Procedures San Francisco
Kyphosis is another type of spinal deformity. It usually involves deformity in the side plane (lateral plane) or viewing the patient from the side. Patients frequently complain of not being able to stand upright and also complain of falling forward. Sometimes patients have difficulty making horizontal gaze and have difficulty seeing what is in front of them. Patients can end up with kyphosis for a number of different reasons. They can have genetic predisposition for it and have onset of kyphosis in adolescent years (so-called Scheuermann’s kyphosis), which is actually a research interest ours. We have published on Scheuermann’s kyphosis in the past. Another form of kyphosis can be congenital and related to spina bifida. This is a rare form of kyphosis but also is a research interest of ours, and we do have prior publications on surgical techniques for correction of spina bifida deformities. The more frequent types of kyphosis would be a case of so-called flat back or fixed sagittal imbalance. Sometimes it is due to progressive disc degeneration. Sometimes it is due to prior surgery. Occasionally it is due to trauma and fracture. Whatever the cause, surgical correction usually is uniform. The patient’s spine needs to be rebalanced in both the side plane and the frontal plane. Usually, surgery for the correction of kyphosis is quite lengthy. It does require meticulous preoperative planning with full-length scoliosis radiographs on a 36″ cassette, MRI to assess the integrity of the spinal cord and the nerves, and preoperative CT to assist with robotic guidance for the surgery. Surgery for the correction of kyphosis can be quite long, anywhere from four to 12 hours. It does require placement of surgical instrumentation, at times requires blood transfusions and postoperative monitoring in the ICU. The results after surgical correction of kyphosis or flat-back deformity are very gratifying; however, it does take anywhere from six to twelve months for the patient to get over the surgery.
Scoliosis San Francisco
Scoliosis is a common condition. Several types of scoliosis are commonly seen. Some patients develop scoliosis in childhood. If it is developed before age 10, usually it is called juvenile onset. If it is developed after age 10 but before skeletal maturation, it is usually called adolescent idiopathic scoliosis (AIS).
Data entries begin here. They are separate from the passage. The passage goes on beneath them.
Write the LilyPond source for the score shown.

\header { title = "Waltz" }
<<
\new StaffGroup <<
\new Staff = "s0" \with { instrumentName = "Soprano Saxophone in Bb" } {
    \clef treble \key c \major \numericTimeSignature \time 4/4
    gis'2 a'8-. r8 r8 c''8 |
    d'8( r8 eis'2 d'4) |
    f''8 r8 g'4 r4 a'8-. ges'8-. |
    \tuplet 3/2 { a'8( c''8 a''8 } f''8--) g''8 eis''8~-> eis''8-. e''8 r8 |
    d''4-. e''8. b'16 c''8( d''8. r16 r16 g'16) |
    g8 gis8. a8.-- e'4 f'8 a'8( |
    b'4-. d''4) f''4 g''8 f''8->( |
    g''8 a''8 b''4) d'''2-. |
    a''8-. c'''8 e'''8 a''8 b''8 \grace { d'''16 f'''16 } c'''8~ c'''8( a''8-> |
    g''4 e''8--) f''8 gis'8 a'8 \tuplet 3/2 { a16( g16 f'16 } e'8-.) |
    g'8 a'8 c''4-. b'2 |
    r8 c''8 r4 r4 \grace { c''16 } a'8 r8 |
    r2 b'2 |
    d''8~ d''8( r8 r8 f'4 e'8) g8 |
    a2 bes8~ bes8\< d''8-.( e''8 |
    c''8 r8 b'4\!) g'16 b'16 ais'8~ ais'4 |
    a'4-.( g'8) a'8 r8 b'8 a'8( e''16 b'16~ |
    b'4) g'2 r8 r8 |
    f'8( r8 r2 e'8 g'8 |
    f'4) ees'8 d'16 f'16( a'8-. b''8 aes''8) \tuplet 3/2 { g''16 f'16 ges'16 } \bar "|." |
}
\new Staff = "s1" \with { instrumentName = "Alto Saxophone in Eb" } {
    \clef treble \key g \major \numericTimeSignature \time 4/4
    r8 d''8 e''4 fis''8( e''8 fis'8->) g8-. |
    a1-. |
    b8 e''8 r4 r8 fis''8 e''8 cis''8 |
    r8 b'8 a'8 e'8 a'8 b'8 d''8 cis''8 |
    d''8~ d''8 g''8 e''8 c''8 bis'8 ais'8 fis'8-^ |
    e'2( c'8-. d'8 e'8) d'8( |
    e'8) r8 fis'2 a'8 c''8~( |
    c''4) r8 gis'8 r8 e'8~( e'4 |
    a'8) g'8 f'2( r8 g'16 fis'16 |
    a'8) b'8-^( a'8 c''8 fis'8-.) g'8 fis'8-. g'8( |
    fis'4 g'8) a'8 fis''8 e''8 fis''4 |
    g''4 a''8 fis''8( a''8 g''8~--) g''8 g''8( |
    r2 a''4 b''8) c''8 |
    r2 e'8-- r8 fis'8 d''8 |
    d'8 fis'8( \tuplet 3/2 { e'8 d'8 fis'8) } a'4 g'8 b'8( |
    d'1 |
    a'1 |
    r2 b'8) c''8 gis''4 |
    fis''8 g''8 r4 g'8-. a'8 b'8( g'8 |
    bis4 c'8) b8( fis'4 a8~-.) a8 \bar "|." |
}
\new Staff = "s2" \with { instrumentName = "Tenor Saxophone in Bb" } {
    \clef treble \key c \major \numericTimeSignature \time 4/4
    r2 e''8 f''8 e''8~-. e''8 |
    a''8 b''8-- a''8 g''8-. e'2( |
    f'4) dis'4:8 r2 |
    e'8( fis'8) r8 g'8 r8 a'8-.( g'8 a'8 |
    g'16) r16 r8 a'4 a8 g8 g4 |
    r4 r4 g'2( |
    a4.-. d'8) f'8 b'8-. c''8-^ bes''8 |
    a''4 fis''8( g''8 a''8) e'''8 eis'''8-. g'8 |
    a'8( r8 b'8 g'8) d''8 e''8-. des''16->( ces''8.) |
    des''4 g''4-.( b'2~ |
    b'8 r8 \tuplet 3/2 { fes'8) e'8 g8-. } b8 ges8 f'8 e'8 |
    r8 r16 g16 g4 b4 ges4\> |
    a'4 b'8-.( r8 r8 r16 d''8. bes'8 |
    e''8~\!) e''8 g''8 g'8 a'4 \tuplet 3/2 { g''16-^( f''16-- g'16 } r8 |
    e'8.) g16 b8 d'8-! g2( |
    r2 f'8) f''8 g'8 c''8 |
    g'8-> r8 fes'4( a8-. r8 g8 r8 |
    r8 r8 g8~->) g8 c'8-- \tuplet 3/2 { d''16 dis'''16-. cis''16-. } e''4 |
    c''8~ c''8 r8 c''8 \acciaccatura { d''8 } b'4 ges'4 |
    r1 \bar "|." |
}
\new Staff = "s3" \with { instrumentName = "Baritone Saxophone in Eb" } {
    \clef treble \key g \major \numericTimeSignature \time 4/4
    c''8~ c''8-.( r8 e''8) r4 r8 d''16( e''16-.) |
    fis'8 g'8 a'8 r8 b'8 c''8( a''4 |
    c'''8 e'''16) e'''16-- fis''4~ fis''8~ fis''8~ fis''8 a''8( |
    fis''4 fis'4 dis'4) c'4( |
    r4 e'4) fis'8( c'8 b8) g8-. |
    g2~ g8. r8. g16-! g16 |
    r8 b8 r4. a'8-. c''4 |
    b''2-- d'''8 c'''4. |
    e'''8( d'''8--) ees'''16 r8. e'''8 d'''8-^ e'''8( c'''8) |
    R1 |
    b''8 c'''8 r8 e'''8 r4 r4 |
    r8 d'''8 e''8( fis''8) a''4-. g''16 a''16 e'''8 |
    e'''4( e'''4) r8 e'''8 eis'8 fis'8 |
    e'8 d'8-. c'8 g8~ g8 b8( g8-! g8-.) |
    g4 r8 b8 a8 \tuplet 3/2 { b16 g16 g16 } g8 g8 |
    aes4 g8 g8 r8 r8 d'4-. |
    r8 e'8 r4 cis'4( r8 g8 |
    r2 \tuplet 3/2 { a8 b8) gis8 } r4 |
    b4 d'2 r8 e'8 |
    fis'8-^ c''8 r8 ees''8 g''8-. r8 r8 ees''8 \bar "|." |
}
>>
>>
Occasionally, there are some conditions that result in scoliosis to be present at the time of birth; this is called congenital scoliosis; it usually results from the bone not forming properly (failure of formation) or the spine not segmenting properly (failure of segmentation). In adults, another form commonly seen is what is called adult-onset scoliosis, which usually results from advanced degeneration and asymmetric disc space collapse. Even though the vast majority of adult-onset degenerative scoliosis involves the lumbar spine, occasionally we do see primarily thoracic scoliosis that might have been present in adolescence or childhood that has progressed due to superimposed degeneration. The majority of scoliosis is treated nonsurgically; however, in adulthood some patients do require surgery. The two most common indications for surgery in an adult for scoliosis are progression of the deformity or significant pain unresponsive to conservative management. If surgical treatment of scoliosis is undertaken, usually very careful planning is necessary.
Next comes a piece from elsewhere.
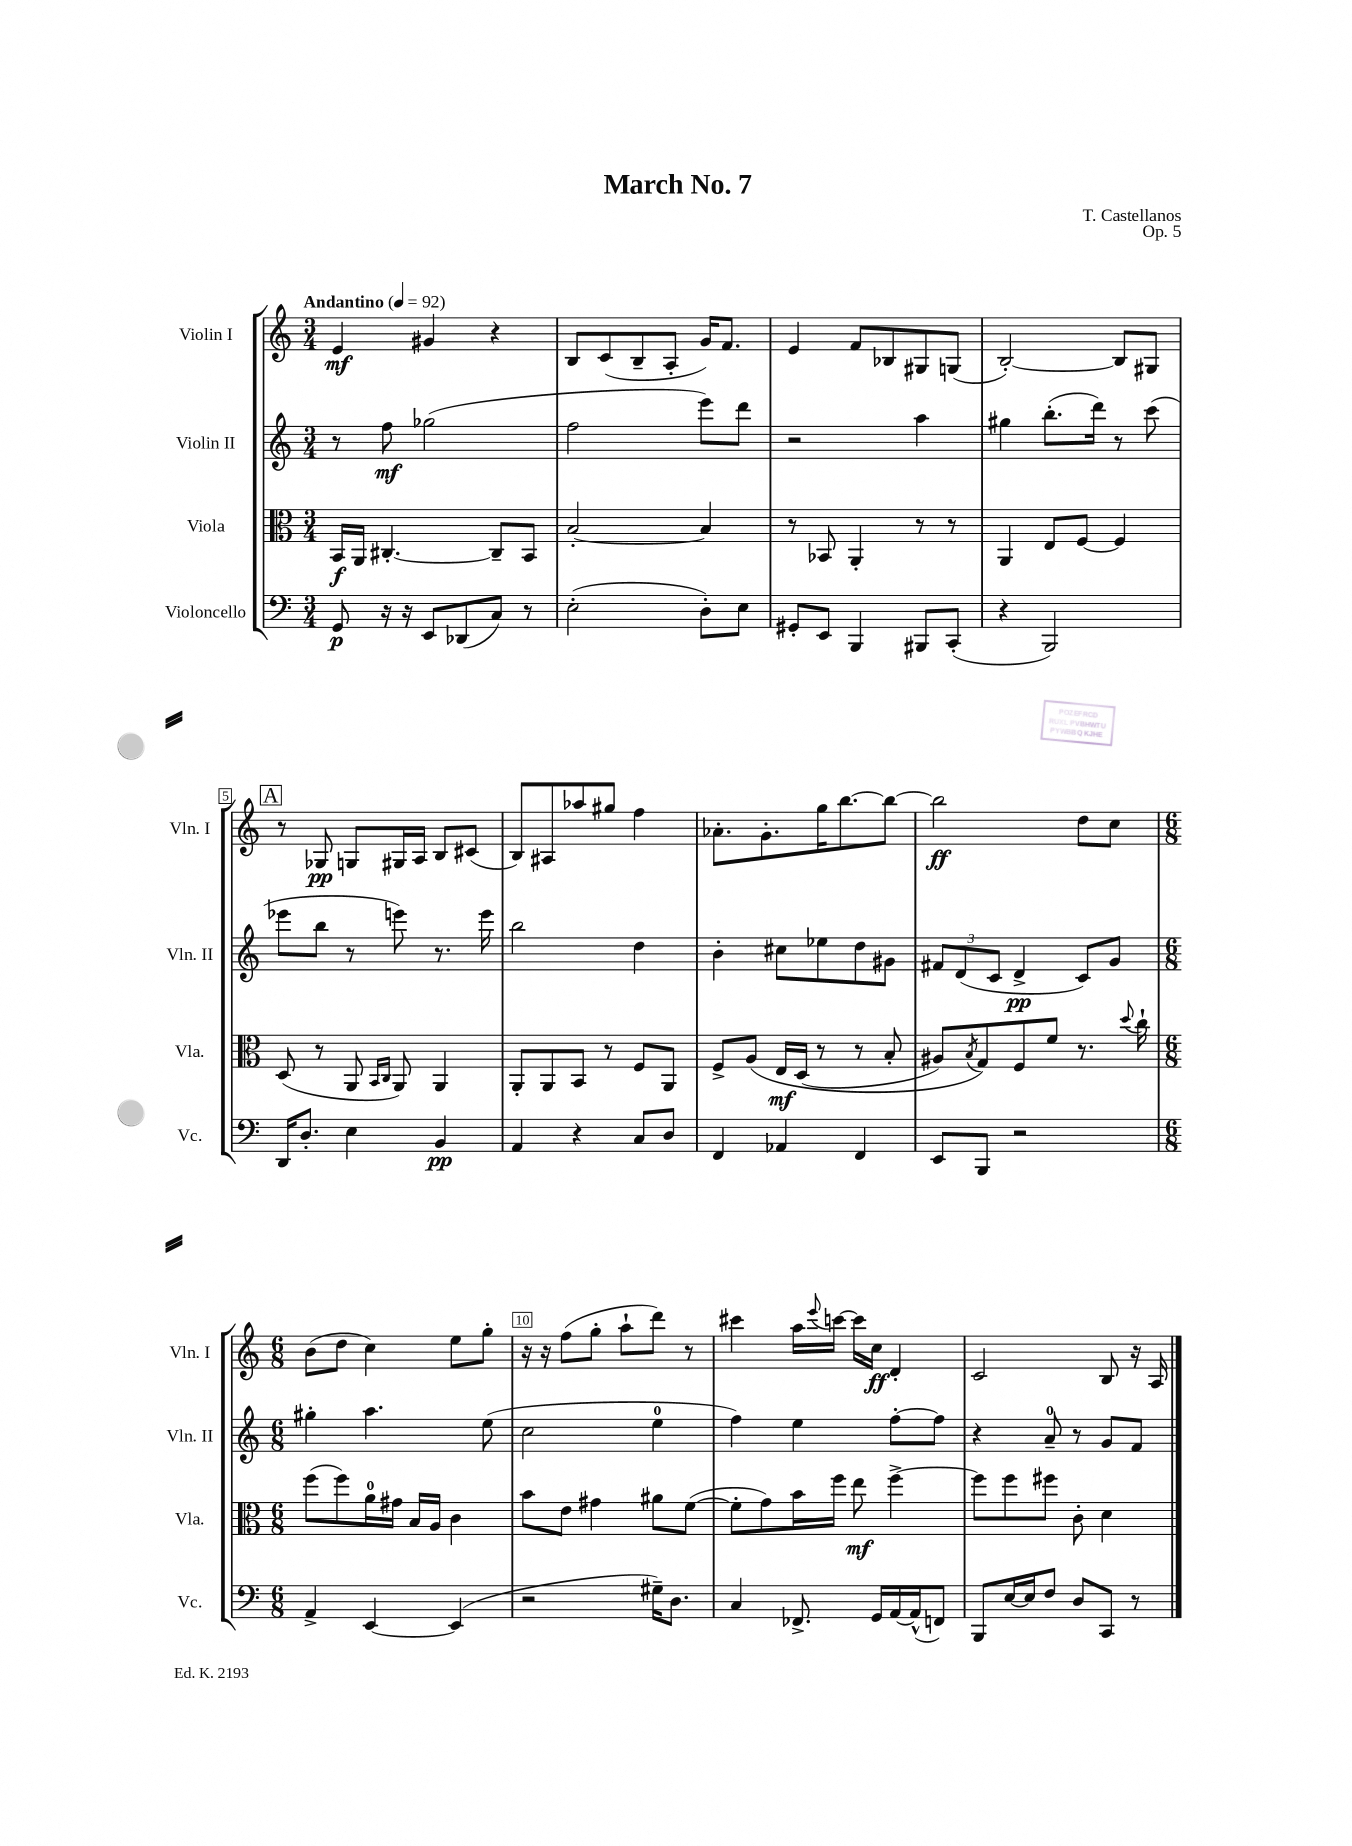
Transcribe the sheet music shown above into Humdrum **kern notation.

It frequently involves obtaining cross-sectional imaging studies to visualize the status of the spinal cord and the nerve roots. It may be an MRI scan or CT scan, or a CT myelogram. Also, frequently measurement of the bone density of the patient is required. Also, we do obtain special scoliosis radiographs, also known as a long standing film or 36″ cassette film. This provides invaluable information about the balance of the spine in both the frontal plane and the side plane and assists in presurgical planning. Also, if surgery is contemplated, normally we do require a CT scan for robotic guidance. We are proud to offer the Mazor Renaissance robotic guidance system that we have used at St. Mary’s for over a year in more than a hundred cases. The surgery itself for scoliosis is usually quite lengthy and quite involved. It requires the participation of an experienced surgical team. We have been doing surgical correction of scoliosis at St. Mary’s Hospital for almost three decades and have an extremely experienced team of surgeons, surgical assistants, anesthesiologists, scrub technicians, and nurses both in the operating room and on the surgical wards.
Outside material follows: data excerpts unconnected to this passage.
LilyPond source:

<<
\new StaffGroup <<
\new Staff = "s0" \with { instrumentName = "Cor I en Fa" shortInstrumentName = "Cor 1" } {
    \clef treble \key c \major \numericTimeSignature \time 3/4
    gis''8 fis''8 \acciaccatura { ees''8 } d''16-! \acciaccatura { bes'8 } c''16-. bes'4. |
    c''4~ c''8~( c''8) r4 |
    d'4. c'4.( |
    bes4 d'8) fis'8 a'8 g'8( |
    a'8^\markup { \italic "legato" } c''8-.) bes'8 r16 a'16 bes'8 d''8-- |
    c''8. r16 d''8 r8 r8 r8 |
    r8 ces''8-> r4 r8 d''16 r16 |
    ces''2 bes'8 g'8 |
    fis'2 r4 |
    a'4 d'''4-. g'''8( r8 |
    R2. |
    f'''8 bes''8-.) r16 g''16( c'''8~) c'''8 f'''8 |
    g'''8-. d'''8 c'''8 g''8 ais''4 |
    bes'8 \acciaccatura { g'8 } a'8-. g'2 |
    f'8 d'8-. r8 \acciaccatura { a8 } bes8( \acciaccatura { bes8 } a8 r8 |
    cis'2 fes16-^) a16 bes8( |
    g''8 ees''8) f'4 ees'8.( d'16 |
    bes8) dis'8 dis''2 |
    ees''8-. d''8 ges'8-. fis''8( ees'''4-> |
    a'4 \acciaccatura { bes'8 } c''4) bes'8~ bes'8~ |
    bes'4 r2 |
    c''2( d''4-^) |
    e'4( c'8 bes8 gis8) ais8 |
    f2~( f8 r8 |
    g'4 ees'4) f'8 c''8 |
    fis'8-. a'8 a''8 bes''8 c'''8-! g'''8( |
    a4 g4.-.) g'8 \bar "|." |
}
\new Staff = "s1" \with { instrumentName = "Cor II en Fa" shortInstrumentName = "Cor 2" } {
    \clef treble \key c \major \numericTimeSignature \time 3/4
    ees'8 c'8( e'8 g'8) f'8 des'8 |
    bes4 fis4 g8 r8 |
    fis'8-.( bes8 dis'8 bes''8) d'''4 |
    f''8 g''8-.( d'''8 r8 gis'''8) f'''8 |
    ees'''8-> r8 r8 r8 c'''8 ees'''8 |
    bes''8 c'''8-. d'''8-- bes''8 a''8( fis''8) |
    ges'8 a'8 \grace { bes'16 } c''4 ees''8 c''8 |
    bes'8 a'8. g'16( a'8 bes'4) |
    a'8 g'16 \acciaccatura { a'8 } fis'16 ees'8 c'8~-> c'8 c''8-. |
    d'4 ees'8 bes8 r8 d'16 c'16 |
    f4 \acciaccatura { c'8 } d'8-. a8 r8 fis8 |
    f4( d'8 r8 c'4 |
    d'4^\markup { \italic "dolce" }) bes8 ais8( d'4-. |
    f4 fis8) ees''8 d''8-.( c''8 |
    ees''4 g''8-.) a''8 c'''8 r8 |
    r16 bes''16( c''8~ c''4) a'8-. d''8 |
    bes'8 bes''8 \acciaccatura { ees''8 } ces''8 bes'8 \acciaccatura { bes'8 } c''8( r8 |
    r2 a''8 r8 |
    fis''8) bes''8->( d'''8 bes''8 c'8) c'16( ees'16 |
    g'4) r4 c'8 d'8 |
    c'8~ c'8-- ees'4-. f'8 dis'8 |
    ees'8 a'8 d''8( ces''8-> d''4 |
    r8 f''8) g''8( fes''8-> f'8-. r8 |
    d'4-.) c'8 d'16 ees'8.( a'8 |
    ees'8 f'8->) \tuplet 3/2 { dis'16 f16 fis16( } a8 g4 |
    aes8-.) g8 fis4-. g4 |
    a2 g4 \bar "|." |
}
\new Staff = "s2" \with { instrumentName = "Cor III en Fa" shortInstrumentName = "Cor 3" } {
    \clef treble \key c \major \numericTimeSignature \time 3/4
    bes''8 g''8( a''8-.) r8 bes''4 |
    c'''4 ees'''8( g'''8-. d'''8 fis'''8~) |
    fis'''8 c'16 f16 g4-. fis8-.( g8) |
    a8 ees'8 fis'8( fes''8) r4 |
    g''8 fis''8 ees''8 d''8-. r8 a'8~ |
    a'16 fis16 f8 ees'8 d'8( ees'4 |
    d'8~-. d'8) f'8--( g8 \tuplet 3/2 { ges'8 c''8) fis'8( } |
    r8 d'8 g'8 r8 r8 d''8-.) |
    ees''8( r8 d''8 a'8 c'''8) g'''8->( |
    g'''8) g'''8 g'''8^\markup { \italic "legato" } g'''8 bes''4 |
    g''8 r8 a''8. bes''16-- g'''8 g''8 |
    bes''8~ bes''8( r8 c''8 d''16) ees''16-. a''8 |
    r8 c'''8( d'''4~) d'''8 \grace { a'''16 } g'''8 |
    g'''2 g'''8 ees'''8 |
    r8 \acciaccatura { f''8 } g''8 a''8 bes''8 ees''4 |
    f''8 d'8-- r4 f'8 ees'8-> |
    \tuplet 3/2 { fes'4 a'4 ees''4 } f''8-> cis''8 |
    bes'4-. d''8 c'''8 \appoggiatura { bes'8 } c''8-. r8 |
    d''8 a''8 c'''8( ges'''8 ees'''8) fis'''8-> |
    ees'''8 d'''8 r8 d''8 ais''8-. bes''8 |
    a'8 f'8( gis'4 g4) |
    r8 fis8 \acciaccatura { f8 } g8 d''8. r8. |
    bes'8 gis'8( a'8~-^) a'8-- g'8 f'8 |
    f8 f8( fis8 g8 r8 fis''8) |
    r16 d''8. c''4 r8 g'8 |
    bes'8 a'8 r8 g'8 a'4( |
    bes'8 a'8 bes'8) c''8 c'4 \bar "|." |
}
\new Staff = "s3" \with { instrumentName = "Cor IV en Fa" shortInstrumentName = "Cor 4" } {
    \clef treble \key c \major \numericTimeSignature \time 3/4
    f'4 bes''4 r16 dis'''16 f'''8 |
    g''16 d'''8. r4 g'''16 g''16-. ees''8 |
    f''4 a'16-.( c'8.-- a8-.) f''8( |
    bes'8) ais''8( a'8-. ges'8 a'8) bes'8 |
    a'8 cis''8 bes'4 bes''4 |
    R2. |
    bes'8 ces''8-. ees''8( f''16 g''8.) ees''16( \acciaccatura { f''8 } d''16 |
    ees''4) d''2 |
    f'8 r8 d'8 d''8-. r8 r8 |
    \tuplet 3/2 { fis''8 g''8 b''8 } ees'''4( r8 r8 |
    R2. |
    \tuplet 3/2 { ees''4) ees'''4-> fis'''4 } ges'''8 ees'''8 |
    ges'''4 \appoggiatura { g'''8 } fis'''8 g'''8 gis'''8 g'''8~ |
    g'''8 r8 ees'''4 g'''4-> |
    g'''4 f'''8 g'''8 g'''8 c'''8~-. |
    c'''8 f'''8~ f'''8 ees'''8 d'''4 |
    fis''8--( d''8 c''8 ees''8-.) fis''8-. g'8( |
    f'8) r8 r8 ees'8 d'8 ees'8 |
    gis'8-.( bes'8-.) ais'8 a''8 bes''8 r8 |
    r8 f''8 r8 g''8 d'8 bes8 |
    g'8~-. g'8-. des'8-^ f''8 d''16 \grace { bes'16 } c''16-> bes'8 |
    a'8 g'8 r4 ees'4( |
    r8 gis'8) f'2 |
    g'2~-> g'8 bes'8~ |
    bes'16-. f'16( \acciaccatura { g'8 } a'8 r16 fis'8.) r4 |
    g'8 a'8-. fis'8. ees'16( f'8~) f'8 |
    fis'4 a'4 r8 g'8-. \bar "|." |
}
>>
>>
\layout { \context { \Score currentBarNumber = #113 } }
The surgery for correction of scoliosis in adults typically is much longer and much more involved than surgery in adolescents or children and may take anywhere from six to twelve hours. As part of the surgery, occasionally it is necessary to remove part of the bone and performed so-called osteotomy to improve surgical correction. Another part of the procedure is placement of instrumentation or pedicle screws; this frequently is done with the assistance of robotic guidance or fluoroscopic guidance. The next part of the surgery involves placements of the rods and corrective maneuvers. At times, decompression of the neural elements (spinal cord or nerve roots) is required. After the surgery, patients at times need to go to the intensive care unit. The hospital stay after surgical correction of spinal deformity can be anywhere from three to ten days. Postoperative bracing sometimes is required.